(ENTRIES PROVIDED Opens)
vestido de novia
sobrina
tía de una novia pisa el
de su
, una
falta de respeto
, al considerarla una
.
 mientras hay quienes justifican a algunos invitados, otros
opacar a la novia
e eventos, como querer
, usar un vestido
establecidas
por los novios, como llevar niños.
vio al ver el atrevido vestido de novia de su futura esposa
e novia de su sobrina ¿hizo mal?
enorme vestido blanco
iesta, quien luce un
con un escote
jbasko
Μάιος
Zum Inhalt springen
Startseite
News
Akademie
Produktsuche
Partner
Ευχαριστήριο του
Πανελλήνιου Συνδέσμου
(ENTRIES PROVIDED Closes)
(ENTRIES PROVIDED Opens)
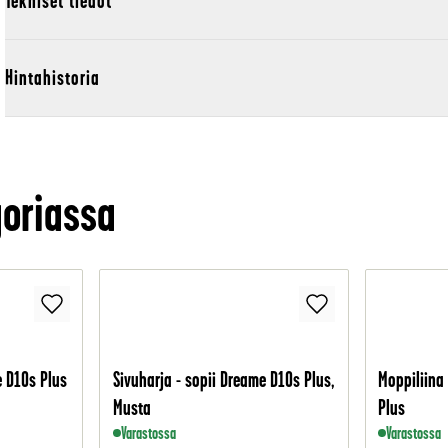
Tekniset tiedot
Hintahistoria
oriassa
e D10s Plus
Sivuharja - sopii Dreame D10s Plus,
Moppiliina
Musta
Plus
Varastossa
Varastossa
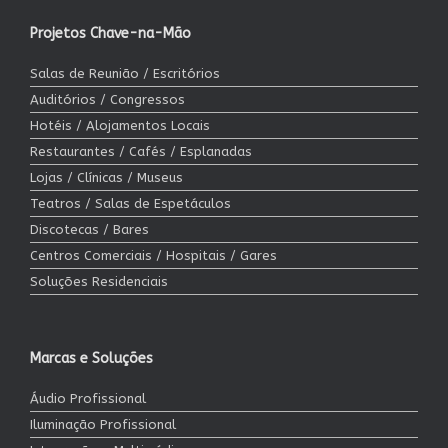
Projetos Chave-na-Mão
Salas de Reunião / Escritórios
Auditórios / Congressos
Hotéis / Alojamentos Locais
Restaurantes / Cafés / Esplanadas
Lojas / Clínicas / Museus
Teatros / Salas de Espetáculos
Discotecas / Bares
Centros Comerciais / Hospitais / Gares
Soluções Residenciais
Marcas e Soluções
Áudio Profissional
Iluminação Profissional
(ENTRIES PROVIDED Closes)
- [TASK ITEM] Update the rows from the line containing "Tekniset tiedot" down to the line containing "Iluminação Profissional" by replacing "Musta" with "Valkoinen" and changing nothing else. Return only those lines and leave out the pictures.

- [RESULT]
Tekniset tiedot
Hintahistoria
oriassa
e D10s Plus
Sivuharja - sopii Dreame D10s Plus,
Moppiliina
Valkoinen
Plus
Varastossa
Varastossa
Projetos Chave-na-Mão
Salas de Reunião / Escritórios
Auditórios / Congressos
Hotéis / Alojamentos Locais
Restaurantes / Cafés / Esplanadas
Lojas / Clínicas / Museus
Teatros / Salas de Espetáculos
Discotecas / Bares
Centros Comerciais / Hospitais / Gares
Soluções Residenciais
Marcas e Soluções
Áudio Profissional
Iluminação Profissional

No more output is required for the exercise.